Caught in vaccine no man’s land, Balkans scrambles for Chinese and Russian shots

NEWS 19.02.202122:13 0 komentara
Sputnjik V, cjepivo, koronavirus
STR / AFP

As the United Kingdom celebrates giving at least one dose of the coronavirus vaccine to 15 million people and the EU surpasses 23 million doses distributed, several other European countries have not yet managed to put a single shot in arms.

Kosovo, Montenegro, and Bosnia and Herzegovina are still waiting to receive their first vaccine shipments, while rollouts in Albania and Northern Macedonia have so far been limited to a few hundred people.

The Western Balkan countries are key allies and possible future members of the European Union, but they have been left out of the bloc’s immediate vaccine supply plans.

The EU has secured more than 2.3 billion doses of various coronavirus vaccines and said it expects to share some of those with others. It also set aside €70 million ($85 million) for the Western Balkan region to purchase some of these doses in the future, but since its own rollout has been slow and delayed, those countries are still waiting.

And as relatively wealthy countries — at least in the global context — they are also not a top priority for programs designed to help the world’s poorest countries access vaccines.

They have joined the COVAX program, which is aiming to make access to vaccines more equitable across the world, but the scheme’s limited supply means its primary focus is on the 92 low and middle-income countries that can’t afford vaccines without funding and the Western Balkan countries are not among those. As self-financing COVAX members, they are set to receive 850,000 doses of a combination of coronavirus vaccines — but when these might arrive is unclear.

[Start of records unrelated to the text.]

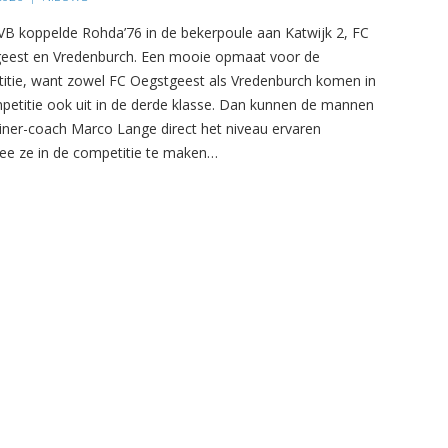
B koppelde Rohda’76 in de bekerpoule aan Katwijk 2, FC
eest en Vredenburch. Een mooie opmaat voor de
itie, want zowel FC Oegstgeest als Vredenburch komen in
petitie ook uit in de derde klasse. Dan kunnen de mannen
ainer-coach Marco Lange direct het niveau ervaren
e ze in de competitie te maken…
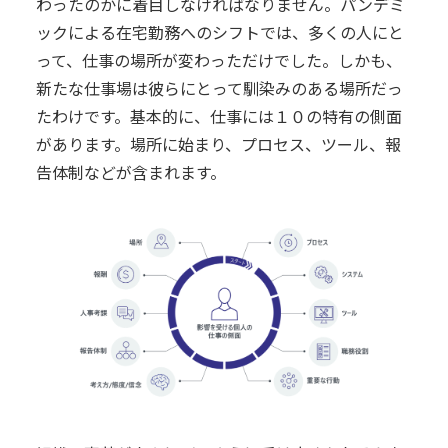
わったのかに着目しなければなりません。パンデミ
ックによる在宅勤務へのシフトでは、多くの人にと
って、仕事の場所が変わっただけでした。しかも、
新たな仕事場は彼らにとって馴染みのある場所だっ
たわけです。基本的に、仕事には１０の特有の側面
があります。場所に始まり、プロセス、ツール、報
告体制などが含まれます。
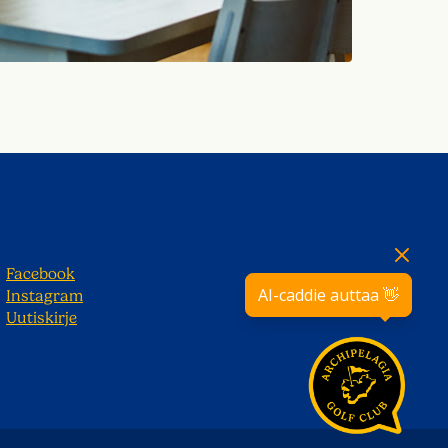
Facebook
AI-caddie auttaa 👋
Instagram
Uutiskirje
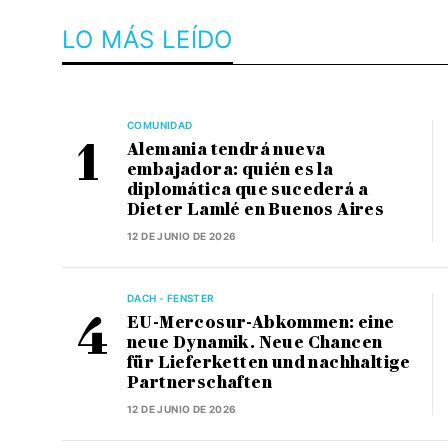
LO MÁS LEÍDO
COMUNIDAD
Alemania tendrá nueva
embajadora: quién es la
diplomática que sucederá a
Dieter Lamlé en Buenos Aires
12 DE JUNIO DE 2026
DACH - FENSTER
EU-Mercosur-Abkommen: eine
neue Dynamik. Neue Chancen
für Lieferketten und nachhaltige
Partnerschaften
12 DE JUNIO DE 2026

“The constant tragedy of the Western Balkans is that they are on the fringe,” said Allison Carragher, a visiting scholar at Carnegie Europe, a global policy think tank. “They’re all aspirational EU members, so they looked at the EU program first, but that has been mangled and delayed by supply chain issues.”

Many see the EU’s omission of Western Balkan countries as a missed opportunity. “This is a small region in terms of population, which means that with a small investment in vaccines, the EU would have gained a lot in terms of soft power and influence in the region,” said Alba Cela, the executive director of the Albanian Institute for International Studies. The fact that the EU didn’t do this is “allowing for other actors to play a role,” she added.

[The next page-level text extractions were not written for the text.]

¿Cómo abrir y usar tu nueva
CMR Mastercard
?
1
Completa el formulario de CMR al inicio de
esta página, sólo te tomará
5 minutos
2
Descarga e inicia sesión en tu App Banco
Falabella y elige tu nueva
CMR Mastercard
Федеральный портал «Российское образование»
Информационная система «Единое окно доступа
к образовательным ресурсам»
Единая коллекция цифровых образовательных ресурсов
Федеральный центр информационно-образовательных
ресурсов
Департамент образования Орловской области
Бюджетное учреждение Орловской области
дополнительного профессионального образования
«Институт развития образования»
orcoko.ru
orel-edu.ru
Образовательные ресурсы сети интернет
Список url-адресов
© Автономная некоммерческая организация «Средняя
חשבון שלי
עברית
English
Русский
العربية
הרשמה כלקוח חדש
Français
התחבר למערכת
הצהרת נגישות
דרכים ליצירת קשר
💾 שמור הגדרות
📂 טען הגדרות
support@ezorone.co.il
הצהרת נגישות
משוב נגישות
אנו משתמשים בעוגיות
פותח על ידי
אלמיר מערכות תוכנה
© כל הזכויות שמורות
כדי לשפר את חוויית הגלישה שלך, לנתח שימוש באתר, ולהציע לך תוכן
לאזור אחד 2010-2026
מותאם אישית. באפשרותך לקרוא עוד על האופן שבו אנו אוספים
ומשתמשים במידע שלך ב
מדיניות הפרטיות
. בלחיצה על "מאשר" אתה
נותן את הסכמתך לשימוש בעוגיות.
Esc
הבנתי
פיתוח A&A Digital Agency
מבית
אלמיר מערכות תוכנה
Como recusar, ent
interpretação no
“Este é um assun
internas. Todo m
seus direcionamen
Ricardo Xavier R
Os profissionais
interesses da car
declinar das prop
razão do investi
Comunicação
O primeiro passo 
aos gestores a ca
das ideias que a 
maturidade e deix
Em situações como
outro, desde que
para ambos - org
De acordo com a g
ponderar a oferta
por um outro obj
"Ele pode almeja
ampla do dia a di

Engjellushe Morina, a senior policy fellow at the European Council on Foreign Relation said that this feeling of being left behind could have serious implications for the region’s security.

“Europe has really neglected the region for such a long time and it makes the region vulnerable to other external actors,” she said, “This is where Russia comes in. This is where China comes in. This is where Turkey comes in, and they have filled in the void in different aspects.”